▸ PROBLEM SET
1. According to the review of Measures of Expatriation, which prize did Vahni Capildeo win?
2. Write the next part of the review of Measures of Expatriation, picking up after its last sentence.

▸ TEXT SEGMENT
---

Now that Vahni Capildeo has won the Forward prize for what is probably one of the more adventurous books of the year, things may be looking up, however. Measures of Expatriation has as its theme the different kinds of feelings and ideas around the concept of being from elsewhere, feeling at home either nowhere or everywhere at the same time, of travel, and of who you might be in the midst of that.

Capildeo was born in Trinidad, is a distant cousin of the writer VS Naipaul, has an Indian heritage and lives now in England, where she came to study and has made her home. This collection uses both prose and verse in a very contemporary manner that mixes registers and forms as well as ranging from poems about return to her native island (the prose poems of ‘All Your Houses’, for instance), a trip to Italy where they question her visa, and her chosen home of England.

Travel and flight inform a poem like ‘Transamerica Sky Jet’ less directly than as a kind of shimmering background to a series of letters to people from mid-flight:

 

    GIVE ME YOUR REASONS

 

     that I may have tokens

     by which to remember you

     no please no more keeping in touch

     you have already taken so much

     of myself from myself, reinvested

     in paragraphs to your prosaic advancement –

     keynote speaker hired to dust off archival blues –

     give me your reasons

 

 

This sounds like a letter asking a correspondent for reasons for departure, asking why are you leaving me? Which is always part of the psychology of expatriation: why do people go so far from where they began?

---

▸ DATA SUPPLIED

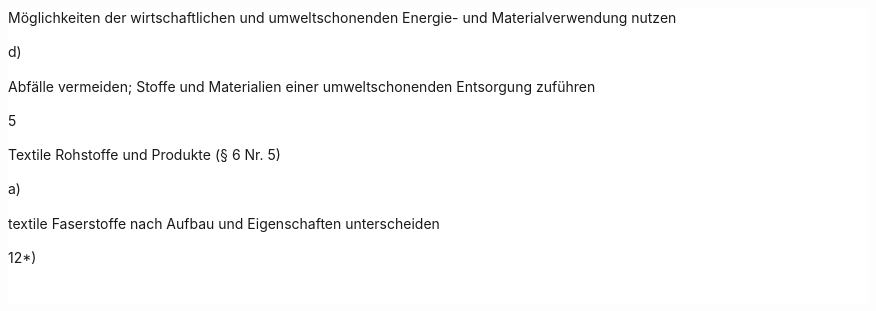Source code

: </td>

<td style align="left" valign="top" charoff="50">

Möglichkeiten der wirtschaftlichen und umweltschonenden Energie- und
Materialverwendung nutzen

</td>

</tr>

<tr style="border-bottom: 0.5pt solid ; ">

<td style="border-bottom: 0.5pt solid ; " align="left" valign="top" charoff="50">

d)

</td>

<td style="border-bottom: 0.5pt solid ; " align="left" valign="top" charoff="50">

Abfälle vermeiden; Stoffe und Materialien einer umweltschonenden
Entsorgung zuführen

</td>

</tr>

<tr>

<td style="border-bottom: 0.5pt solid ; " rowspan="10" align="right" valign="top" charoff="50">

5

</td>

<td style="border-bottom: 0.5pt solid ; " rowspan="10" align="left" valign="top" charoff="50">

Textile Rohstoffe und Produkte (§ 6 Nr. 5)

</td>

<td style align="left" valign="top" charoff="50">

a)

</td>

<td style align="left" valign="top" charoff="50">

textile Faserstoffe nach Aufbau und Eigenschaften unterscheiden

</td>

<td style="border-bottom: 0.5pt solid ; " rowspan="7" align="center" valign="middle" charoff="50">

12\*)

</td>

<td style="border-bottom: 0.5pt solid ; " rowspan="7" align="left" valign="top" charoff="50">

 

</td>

---

▸ TASK ANSWERS
1. The Forward prize.

2.
There is also a strong element of surrealist writing here, especially in the sequence about Louise Bourgeois’s Insomnia Drawings:

 

     “Tell me why she …”

     She. Shush, shush, shush. She.

     A heap of she, as if asleep, but not asleep

     she stirs, her bed of pins untucked;

     transforms and tiptoes out,

     a high-heeled bird

     whose own actions plucked away

     the concentrated bits,

     the beak that makes the bird.

 

 

I haven’t quoted any of the prose passages, which veer from straightforward travelogue to contemplative and poetic, often in the same paragraph. This way of writing I find fascinating, but difficult to describe; and even more difficult to get right. It never becomes boring, however, and even though some of the passages are quite long, it never outstays its welcome.

This is not an easy book, and it doesn’t offer easy answers or give neat little stories about either the horrors of migration or exile or the “success stories” of exile. There are plenty of uncomfortable feelings; not knowing what exactly is meant by having a “native land” is one of the themes. She is aware of her own privilege as an academic and writer; but there are still hints at the darker undercurrents of racism and prejudice. And there are hints of earlier writing about exile: ‘All Your Houses’ has the subtitle Notebook Including a Return which recalls the Francophone surrealist writer Aime Cesaire’s Cahiers de Retour.

With the present government’s obsession with immigration, this seems an increasingly relevant book for the present moment. We seem to be entering a very nationalist phase in British politics that I for one find very dangerous. This is an important corrective to that, and deserves to be widely read. It’s a sign of good things for poetry that this challenging, various collection has won a major award. About time, say I.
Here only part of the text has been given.